MIT scientists innovate to create more powerful and denser computer chips
With our pockets and houses filling with electronic gadgets and AI and Big Data fueling the rise of data centers, there is a need for more computer chips— more powerful, potent, and denser than ever.
These chips are traditionally made with boxy 3D materials bulky in nature, making stacking these into layers difficult.
However, transistors could be made from 2D ultrathin materials, solving this stacking challenge. These 2D materials are typically grown elsewhere and then transferred onto the chip or wafer— an imperfect procedure that makes these transistors vulnerable to inconsistent and hampered performance.
An interdisciplinary team of MIT researchers has revealed the development of a new technology that can grow layers of these 2D materials directly on top of fully fabricated silicon chips in a paper released in the peer-reviewed scientific journal Nature Nanotechnology.
Their new process makes it possible to grow smooth and uniform layers across 8-inch wafers while significantly reducing the time required. This new method could be pivotal in commercial applications where wafers larger than 8 inches are typical.
Jiadi Zhu, electrical engineering and computer science graduate student and co-lead author of the paper, broke the technique down into simpler terms. “Using 2D materials is a powerful way to increase the density of an integrated circuit. What we are doing is like constructing a multistory building. If you have only one floor, it won’t hold many people. But with more floors, the building will hold more people that can enable amazing new things. Thanks to the heterogeneous integration we are working on, we have silicon as the first floor and then we can have many floors of 2D materials directly integrated on top,” he said.

Zhu and his team focused on molybdenum disulfide, a flexible and transparent 2D material exhibiting powerful electronic and photonic properties, making it optimal for semiconductor transistors.
Thin molybdenum disulfide films are generally grown through a metal-organic chemical vapor deposition (MOCVD) process. This reaction involves decomposing molybdenum and sulfur compounds at temperatures above 1022 degrees Fahrenheit (550 degrees Celsius). But silicon circuits degrade as temperatures surpass 752 degrees Fahrenheit (400 degrees Celsius).

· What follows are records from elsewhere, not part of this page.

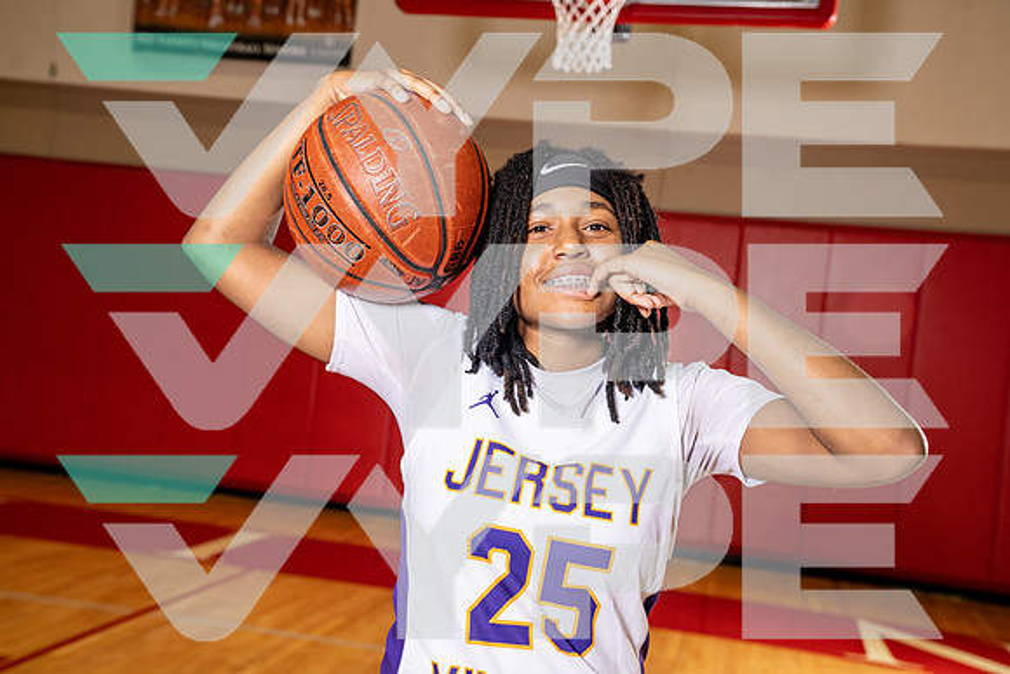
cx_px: 505
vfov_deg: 30.5
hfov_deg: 44.5
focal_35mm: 44
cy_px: 337
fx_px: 1235
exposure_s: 1/250
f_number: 5.6
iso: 500
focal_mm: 44
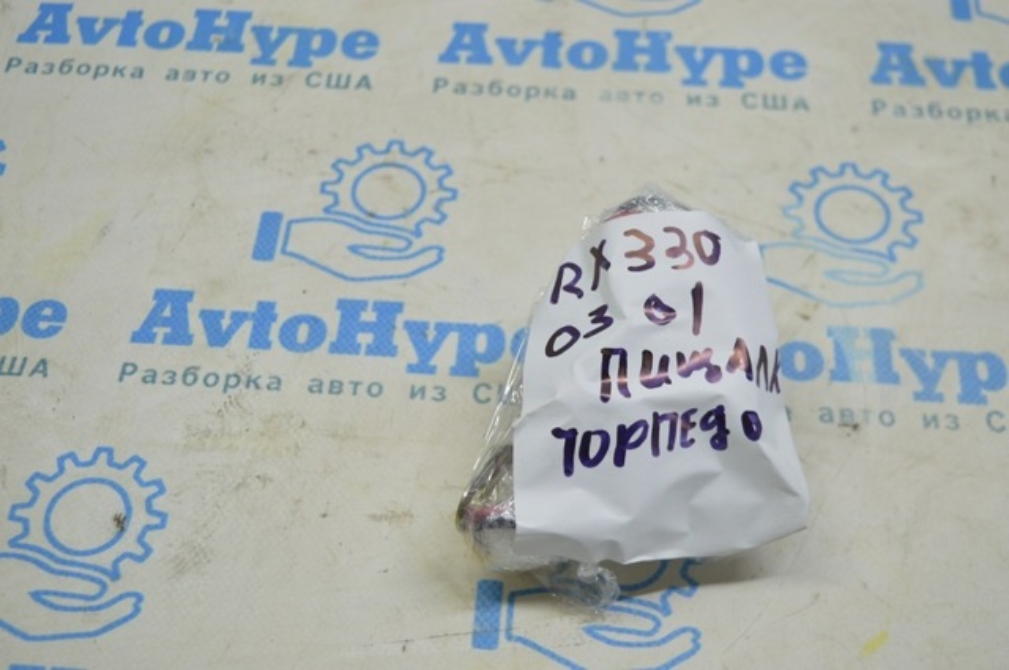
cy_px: 335
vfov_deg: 25.7
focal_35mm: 52
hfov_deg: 37.9
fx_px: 1470
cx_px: 504
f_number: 4.5
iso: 400
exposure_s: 1/50
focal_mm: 35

The researchers designed and built a new furnace for the decomposition process to combat this degradation. The oven consists of two chambers: the front, a low-temperature region where the silicon wafer is placed, and the back, a high-temperature region. Vaporized molybdenum and sulfur compounds then get pumped into the furnace.
While molybdenum stays and decomposes at the front, where temperatures are below 752 degrees Fahrenheit, the sulfur compound flows into the hotter rear, where it decomposes.
On decomposition, it flows back into the front and chemically reacts to grow molybdenum disulfide on the surface of the wafer.
Zhu and the team now look to fine-tune their technique and explore similar processes to grow these layers into everyday surfaces like textiles and paper.
Study Abstract
Two-dimensional (2D) materials are promising candidates for future electronics due to their excellent electrical and photonic properties. Although promising results on the wafer-scale synthesis (≤150 mm diameter) of monolayer molybdenum disulfide (MoS2) have already been reported, the high-quality synthesis of 2D materials on wafers of 200 mm or larger, which are typically used in commercial silicon foundries, remains difficult. The back-end-of-line (BEOL) integration of directly grown 2D materials on silicon complementary metal–oxide–semiconductor (CMOS) circuits is also unavailable due to the high thermal budget required, which far exceeds the limits of silicon BEOL integration (<400 °C). This high temperature forces the use of challenging transfer processes, which tend to introduce defects and contamination to both the 2D materials and the BEOL circuits. Here we report a low-thermal-budget synthesis method (growth temperature < 300 °C, growth time ≤ 60 min) for monolayer MoS2 films, which enables the 2D material to be synthesized at a temperature below the precursor decomposition temperature and grown directly on silicon CMOS circuits without requiring any transfer process. We designed a metal–organic chemical vapour deposition reactor to separate the low-temperature growth region from the high-temperature chalcogenide-precursor-decomposition region. We obtain monolayer MoS2 with electrical uniformity on 200 mm wafers, as well as a high material quality with an electron mobility of ~35.9 cm2 V−1 s−1. Finally, we demonstrate a silicon-CMOS-compatible BEOL fabrication process flow for MoS2 transistors; the performance of these silicon devices shows negligible degradation (current variation < 0.5%, threshold voltage shift < 20 mV). We believe that this is an important step towards monolithic 3D integration for future electronics.